[BioPython] About the tutorial: Fasta files as Dictionaries

Brad Chapman chapmanb@arches.uga.edu
Thu, 5 Jul 2001 16:39:14 -0400


Hi Quoc-Dien;

> I was wondering if we could use another "function_to_get_index_key than
> "get_accession_number". 

Definately! The "get_accession_number" function in the Tutorial is
just meant to be an example of the type of function you can write to
index the files by. In general, the purpose of the
"function_to_get_index_key" argument to index_file is to allow
flexibility in indexing the FASTA file.

So, just write another function insted of get_accession_number, and
pass it in as the third argument to index_file:

def my_new_function(fasta_record):
    # process the record however you'd like in order to get your key

    # return the key

index_file("my_file", "my_index_file", my_new_function)

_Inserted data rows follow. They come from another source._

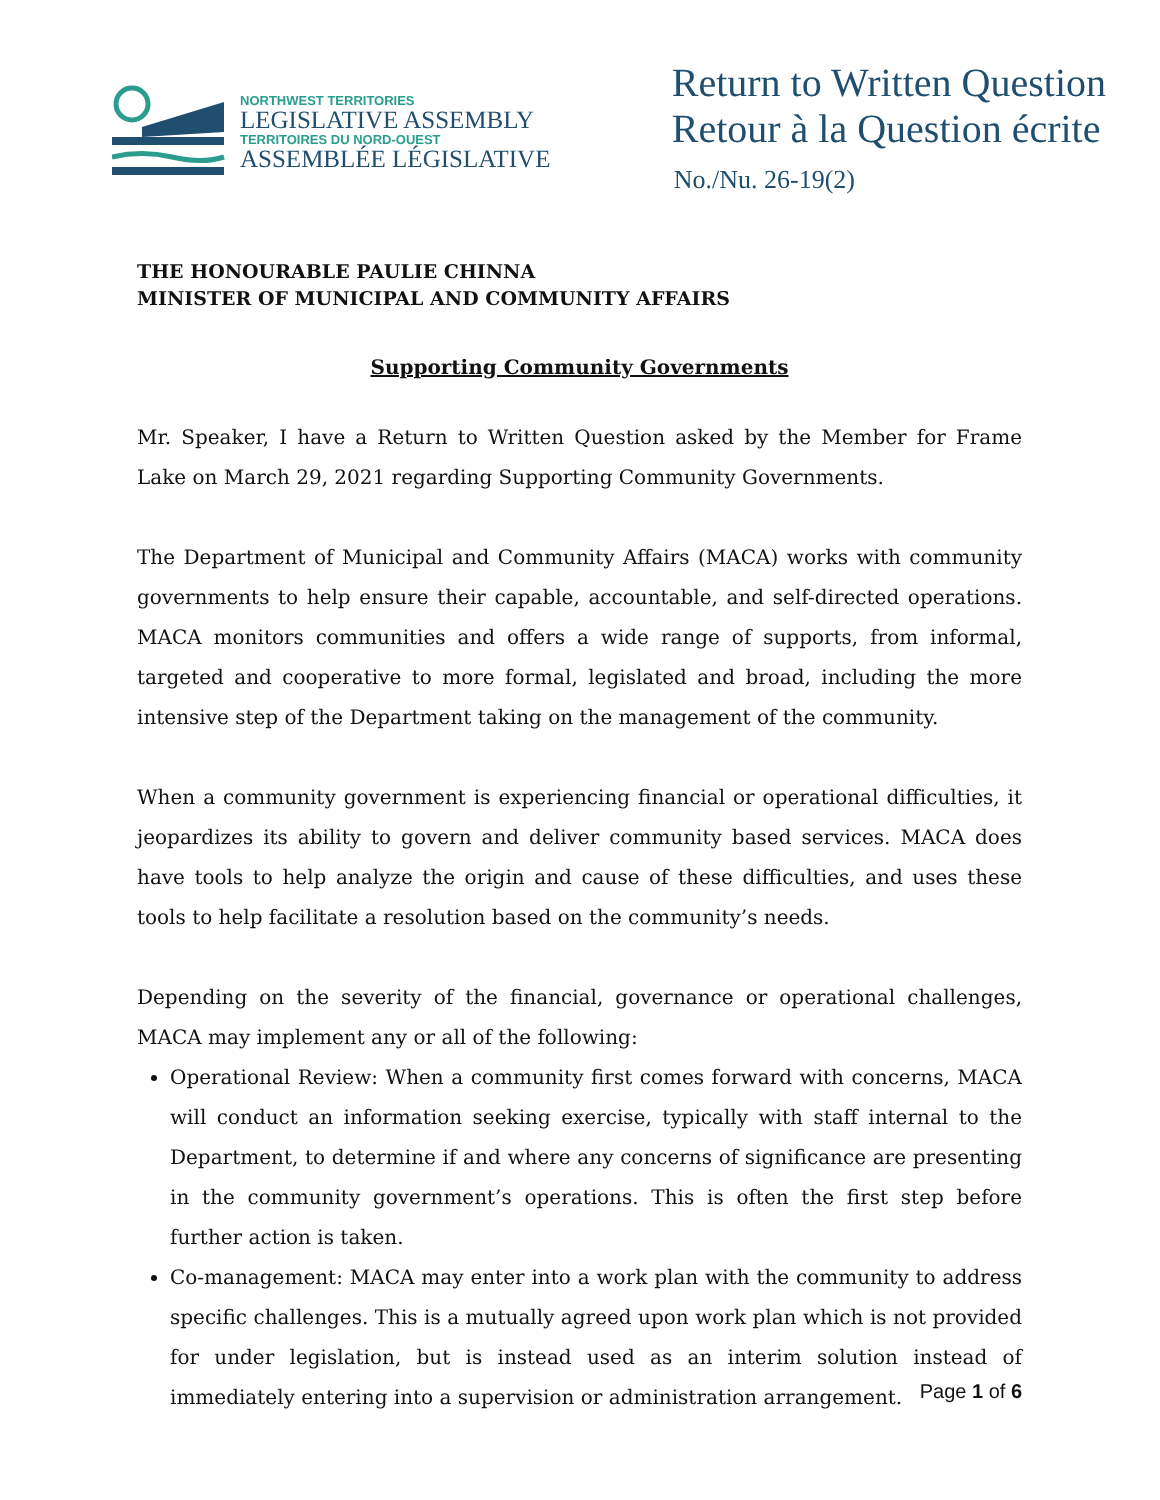NORTHWEST TERRITORIES
LEGISLATIVE ASSEMBLY
TERRITOIRES DU NORD-OUEST
ASSEMBLÉE LÉGISLATIVE
Return to Written Question
Retour à la Question écrite
No./Nu. 26-19(2)
THE HONOURABLE PAULIE CHINNA
MINISTER OF MUNICIPAL AND COMMUNITY AFFAIRS
Supporting Community Governments
Mr. Speaker, I have a Return to Written Question asked by the Member for Frame Lake on March 29, 2021 regarding Supporting Community Governments.
The Department of Municipal and Community Affairs (MACA) works with community governments to help ensure their capable, accountable, and self-directed operations. MACA monitors communities and offers a wide range of supports, from informal, targeted and cooperative to more formal, legislated and broad, including the more intensive step of the Department taking on the management of the community.
When a community government is experiencing financial or operational difficulties, it jeopardizes its ability to govern and deliver community based services. MACA does have tools to help analyze the origin and cause of these difficulties, and uses these tools to help facilitate a resolution based on the community’s needs.
Depending on the severity of the financial, governance or operational challenges, MACA may implement any or all of the following:
Operational Review: When a community first comes forward with concerns, MACA will conduct an information seeking exercise, typically with staff internal to the Department, to determine if and where any concerns of significance are presenting in the community government’s operations. This is often the first step before further action is taken.
Co-management: MACA may enter into a work plan with the community to address specific challenges. This is a mutually agreed upon work plan which is not provided for under legislation, but is instead used as an interim solution instead of immediately entering into a supervision or administration arrangement.
Page 1 of 6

A reference to the function (ie. the name of the function) is passed
as the third argument argument

> The accession number is a great way to index
> sequences, but the problem with it is that sometimes, multiple sequences
> files can have the accession number, and the python script cannot
> work.

We totally agree! That's supposed to be the general idea behind being
able to pass in any function at all.

> Therefore, I would like to index the sequences using their GenBank Id
> instead. Is it possible?

Yup, the example was hoping to get across both:

-> That it is possible to do this.

-> An example of how to do this.

I'll go back and look at that section again to see if I can make it
more clear. Do you have any suggestions that would make it clearer for
you?

Hope this helps. Please don't hesitate to ask again if you have more
questions! 

Brad